慣れた要領で三澄君もポテトを摘まんでいるのがみんなには衝撃的だったようだ。
「ポテトは手で食べないと美味しくないよ」
「私は手が汚れるのが嫌でお箸で食べることもありますけど…」
「それは邪道」
「ないわ~」
受け入れられなかった。
「とにかく!他にも食べる方がいるのですから、フォークを使って下さいまし!」
「…あたちはそちらのりゅうはにならうです!」
アーシャさんがポテトの山に手を突っ込んだ。
頂上からではなく、中腹辺りのポテトが何本も引き抜いたことでバランスを崩して皿から零れていく。
「わ、わわ…!?」
「アーシャやっちゃったね~」
「ちゃんと上から取らないと」
「最初に行って欲しかったです~!」
ポテトを中心にワイワイと賑やかだ。
あの中に混ざる勇気が私にはなかった。こっそりつまみ食いしてて満足もしている。それよりも補佐官君達が作った夜食が気になっていた。
「…おいしい?」
「ああ」
「悪くなくってよ」
「よ、よかったです…」
パン粥に目を向けるよりも先にテーブル端に追いやられてたサイコロステーキを取り囲む二人に目が行った。今もレオルドさんとエリスさんの口に吸い込まれてその量はもうほとんどない。
「パン粥下さい」
「ええ。どうぞ」
「ありがとうございます」
補佐官君に注いで貰ったパン粥を受け取って食べる。小さく切られているから根菜も堅パンも歯がいらないくらい軟らかく煮られていて、味付けもあっさりでとても優しい。
これが夜食だ。
「とてもおいしいです」
「それは良かったです」
晴明君達は未だにポテトで盛り上がっているし、レオルドさんとエリスさんはサイコロステーキを終えてソーセージを一心不乱に爆食している。

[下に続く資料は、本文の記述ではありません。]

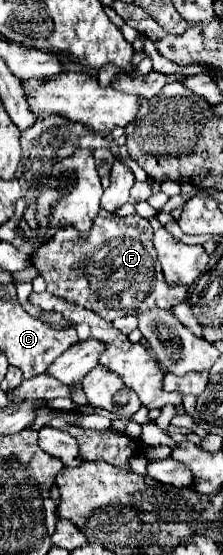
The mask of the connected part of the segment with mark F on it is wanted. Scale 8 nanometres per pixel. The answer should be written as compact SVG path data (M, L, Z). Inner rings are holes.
M99 211L93 229L87 237L77 235L73 229L59 229L57 235L41 245L33 257L31 263L39 271L39 275L47 283L47 291L69 301L75 305L83 305L97 313L105 321L113 321L117 317L117 311L109 305L145 305L145 311L159 307L159 309L171 309L173 305L181 303L187 297L187 287L165 287L165 277L161 275L161 267L157 263L157 251L151 243L153 229L147 219L139 215L109 215L107 211Z

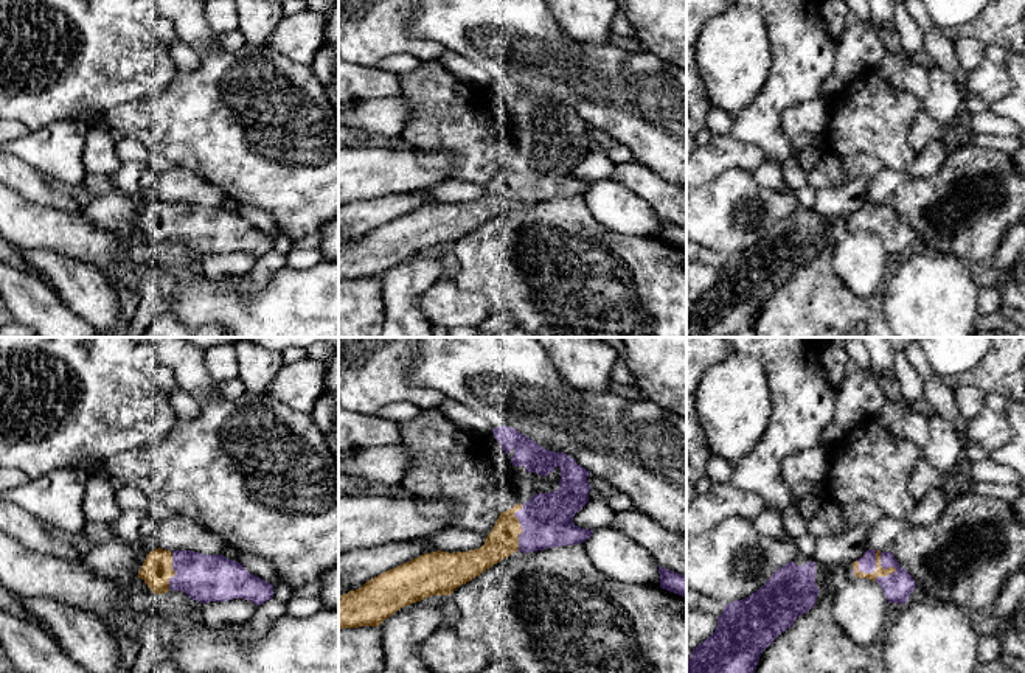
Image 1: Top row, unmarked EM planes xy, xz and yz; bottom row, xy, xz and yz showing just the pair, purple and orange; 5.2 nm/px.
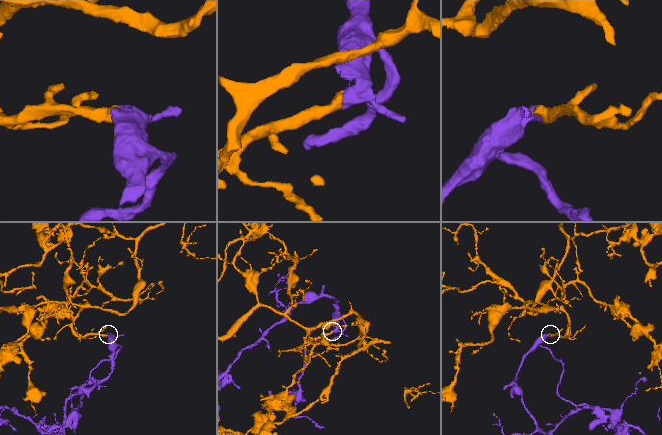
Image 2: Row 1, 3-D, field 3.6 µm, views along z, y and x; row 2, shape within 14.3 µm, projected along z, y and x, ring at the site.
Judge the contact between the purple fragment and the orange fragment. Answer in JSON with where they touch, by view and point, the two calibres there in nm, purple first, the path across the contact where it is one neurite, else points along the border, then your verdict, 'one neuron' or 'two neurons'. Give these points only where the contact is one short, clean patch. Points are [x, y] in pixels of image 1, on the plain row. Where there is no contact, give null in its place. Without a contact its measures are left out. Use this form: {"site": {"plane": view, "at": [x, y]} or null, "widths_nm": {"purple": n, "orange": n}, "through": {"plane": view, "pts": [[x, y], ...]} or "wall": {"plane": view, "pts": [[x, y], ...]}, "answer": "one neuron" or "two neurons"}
{"site": {"plane": "yz", "at": [875, 209]}, "widths_nm": {"purple": 150, "orange": 50}, "answer": "one neuron"}

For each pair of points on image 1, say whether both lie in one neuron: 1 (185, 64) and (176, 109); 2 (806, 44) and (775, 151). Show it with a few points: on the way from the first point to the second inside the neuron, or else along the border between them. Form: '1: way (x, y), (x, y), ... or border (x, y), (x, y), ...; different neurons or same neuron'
1: border (177, 38), (198, 55), (198, 66), (191, 72); different neurons
2: way (799, 70), (772, 100), (771, 125); same neuron

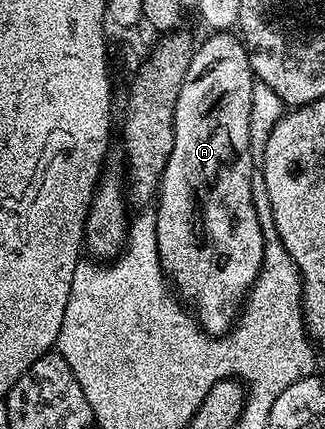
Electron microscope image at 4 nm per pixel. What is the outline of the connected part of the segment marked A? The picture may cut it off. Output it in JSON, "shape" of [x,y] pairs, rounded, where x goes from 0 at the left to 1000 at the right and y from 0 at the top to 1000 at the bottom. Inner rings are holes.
{"shape":[[[674,72],[640,86],[603,103],[588,152],[575,152],[575,179],[563,179],[563,207],[551,207],[551,235],[538,235],[535,345],[498,408],[477,490],[498,622],[523,653],[542,667],[551,662],[548,681],[600,709],[597,727],[622,765],[671,781],[702,769],[729,713],[751,704],[797,646],[815,606],[815,555],[778,476],[785,361],[772,350],[772,235],[785,177],[754,105],[726,79]]]}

「この白いソース、美味しいですね。これも異世界の?」
「そうですね。マヨネーズって言います」
「マヨネーズ、ですか。不思議な物が多いのですね…」
私と補佐官君だけがほのぼのとした食事を楽しんでいた。
マヨネーズが気に入った補佐官君と晴明君に頼まれたマリアさんにマヨネーズの作り方を伝授することになるのは翌朝のことだった。